Ahmad Yadgar, 16th century historian of the Afghans in India. The details of his life are not known. The only information he gives about himself is that he was a courtier of the Afghan ruler of Bengal, Daud Shah Karrani (1572-76), who ordered him to write a history of Afghan rule in India along the lines of Juzjani’s Ṭabaqat-e Naṣeri and Barani’s Tariḵ-e-Firizshahi. The work he compiled, called Tariḵh-e-shahi or Tariḵh-e-salaṭin-e afaghena, gives an account of the reigns of the Lodi and Sur sultans. The oldest extant manuscript was transcribed in 1054/1644, and the work was published by the Asiatic Society of Bengal.
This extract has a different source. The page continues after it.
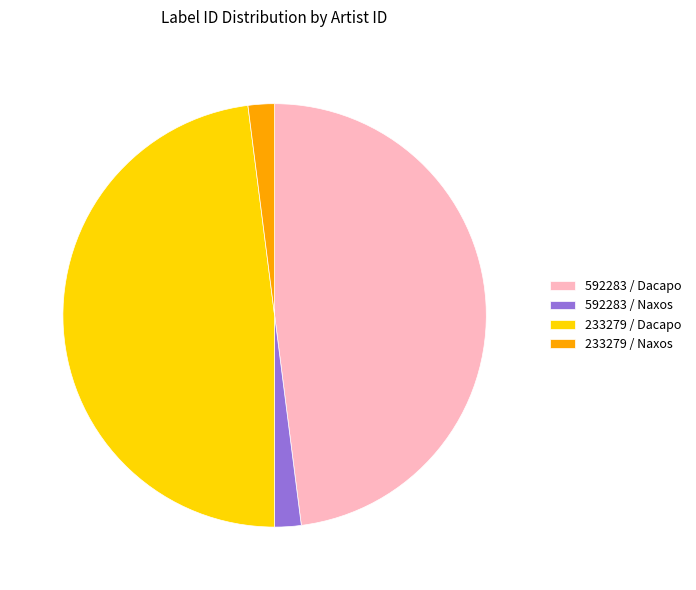

How many segments does this pie chart have?

4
Aḥmad Yadgar has recorded his indebtedness to such earlier works as Neẓam-al-din’s Ṭabaqat-e -Akbari (compiled 1594), and Aḥmad bin Bahbal’s Madan-e akhbar-e Aḥmadi (1611). This would indicate that the Tarikh-e-shahi was completed after 1611, probably in Emperor Jahangir’s reign (1605-27).
It appears to have been carelessly written, and is deficient in providing correct dates of events. It does not achieve the level of the Ṭabaqat-e Naṣeri or the Tarikh-e-Firuzshahi.